L’altra faccia della medaglia: famiglie sotto stress nel primo lockdown e trattamenti al 50% dopo la ripresa

Se da una parte, quindi, è stato mantenuto il contatto con i giovani pazienti, dall’altra c’è l’incessante lavoro di cura domiciliare che i genitori hanno sostenuto. Un impegno a cui le famiglie hanno dovuto far fronte, ma che a lungo andare – soprattutto nel lockdown generale di un anno fa -, si è rivelato estenuante. “La situazione che si è venuta a creare con i Centri per i trattamenti chiusi e le scuole chiuse ha comportato che le persone con autismo vedessero sconvolte le loro routine e questo ha generato scompenso nella loro mente – ammette Corrado Ilariuzzi dell’ANGSA di Parma –. Anche il fatto di non poter uscire per una passeggiata, che a volte è funzionale per far calmare chi è affetto da autismo, è stato un problema. L’impegno dei genitori è stato davvero forte per fornire supporto per la didattica a distanza e per trovare attività piacevoli e utili ai propri figli”.

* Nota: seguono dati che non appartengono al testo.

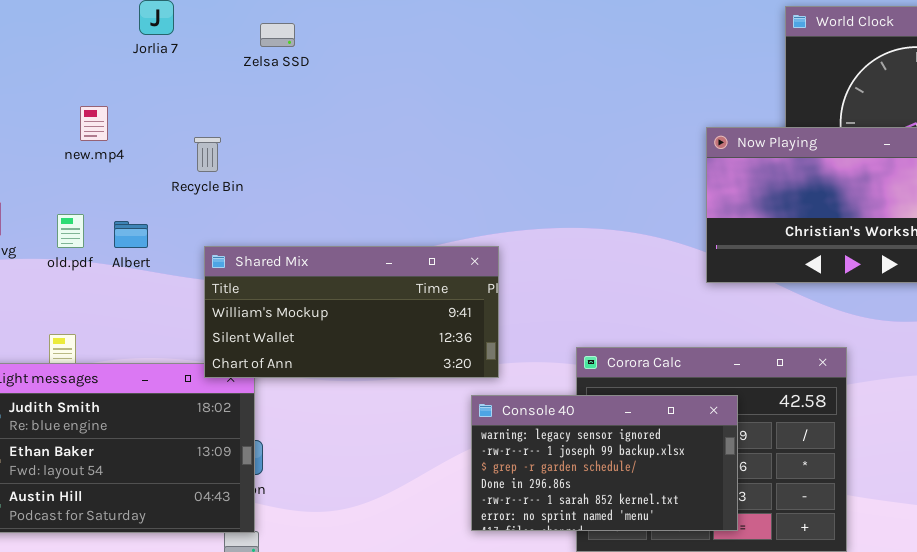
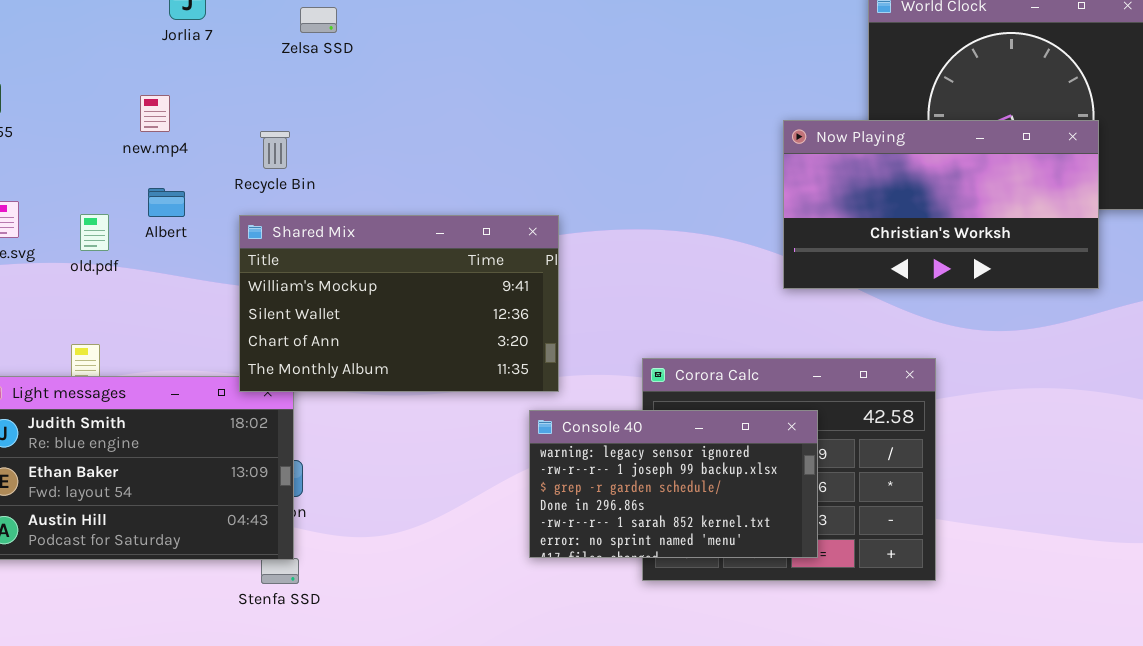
new.mp4: [80,106,108,141] -> [140,95,170,132], moved
Recycle Bin: [194,137,221,172] -> [260,131,290,169], moved
Albert: [114,221,148,248] -> [148,188,185,217], moved
Shared Mix: [204,246,499,378] -> [239,215,559,392], resized

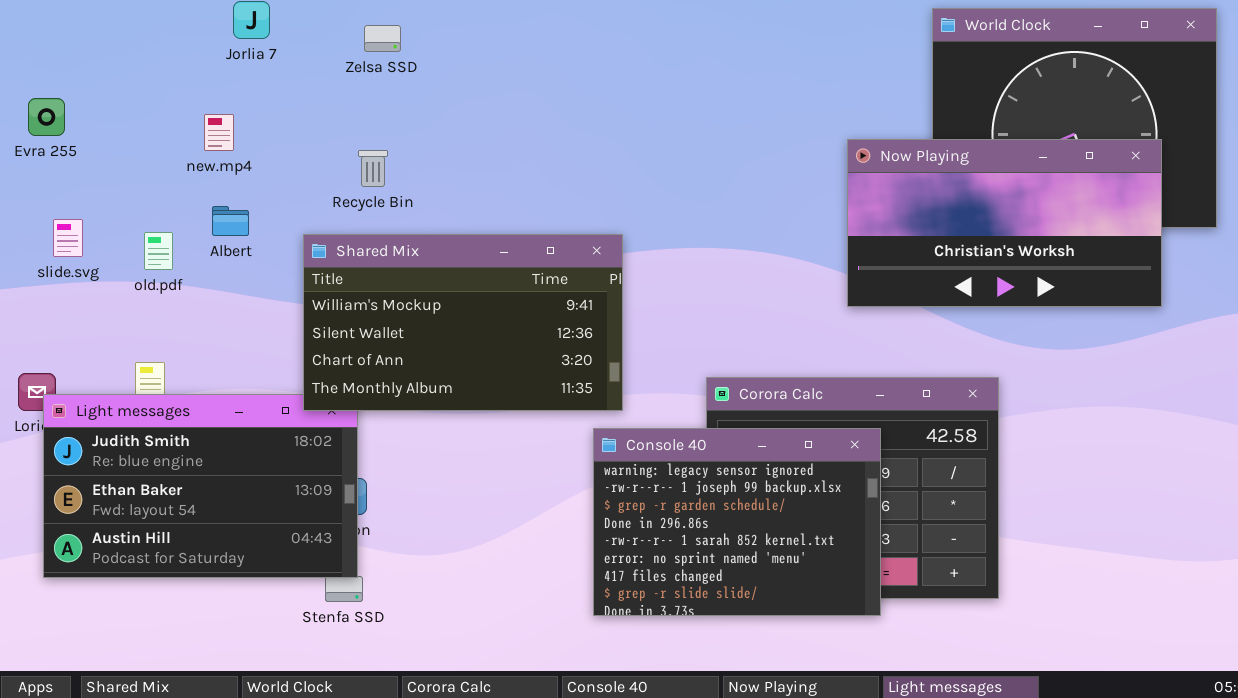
Recycle Bin: [260,131,290,169] -> [358,150,388,187], moved
Console 40: [529,410,818,558] -> [593,428,881,616], resized

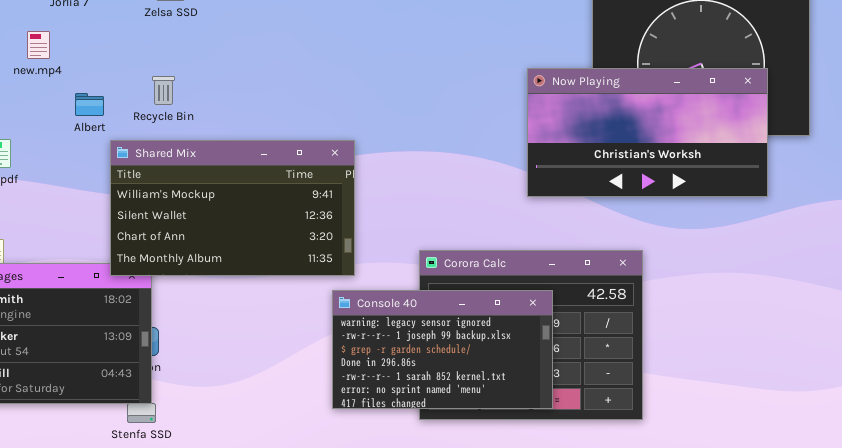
new.mp4: [204,114,234,151] -> [27,31,50,59], moved
Albert: [212,206,249,236] -> [75,93,104,116], moved
Console 40: [593,428,881,616] -> [332,290,553,409], resized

Lo spettro dell’autismo è veramente ampio e nelle forme più gravi, in cui il soggetto non riesce a comunicare verbalmente, si ha difficoltà a capire di cosa abbia veramente bisogno. “In tanti casi queste persone sono soggette a crisi con comportamenti problema perché non riescono a comunicare una loro richiesta o un loro malessere. Per esempio nel caso abbiano un malessere fisico, essi possono non essere in grado di comunicarlo”, fa sapere il Presidente di Angsa Parma.

Le cure di cui necessitano bambini con autismo dovrebbero essere intensive nei primi anni di vita: i trattamenti abilitativi servono per provare ad insegnare loro quello che i bambini normotipici imparano senza nessuna difficoltà. Tutti questi trattamenti – erogati dall’Azienda Sanitaria Locale – purtroppo durante la primavera del 2020 sono stati tutti bloccati, compresi quelli dei centri convenzionati come il Kirikù di Salsomaggiore o il Centro Fondazione Bambini e Autismo di Fidenza o il nuovo Spazio Akela di Parma. “Ad oggi le regole sanitarie prevedono che l’attività non si possa ancora svolgere come prima della pandemia – afferma Ilariuzzi -. Ad esempio, il numero di ore previsto dal piano regionale per i bambini nella fascia da zero a sei anni è pari a quattro, mentre adesso ne fanno la metà”.

L’associazione Angsa Parma è costituita attualmente da 33 soci, genitori o famigliari di 33 bambini o adulti che sono affetti dal disturbo dell’autismo. Nel periodo della pandemia l’Associazione ha fornito un supporto informativo per poter conoscere le leggi e i provvedimenti emanati a livello nazionale o locale. Le necessità maggiori esplicitate dai genitori sono quelle di poter avere maggiore supporto da parte dell’Asl per la gestione dei propri figli per avere momenti di sollievo dall’incessante lavoro di assistenza che dovevano rivolgere ai loro figli.

Situazione di prossima risoluzione, come anticipa Ilariuzzi: “La richiesta d’interventi che possano dare sollievo ai caregiver dovrebbe essere soddisfatta, almeno parzialmente con le misure previste a sostegno dei caregivers, finanziate dalla Regione Emilia Romagna. All’interno di tali interventi, gestiti da Asl e Comune di Parma, sono previsti laboratori educativi di socializzazione ed autonomie con 3-4 ragazzi, realizzati in contesti della comunità con educatori professionali, nelle giornate di sabato, per una durata di 4-6 ore per un numero massimo di 8 giornate”.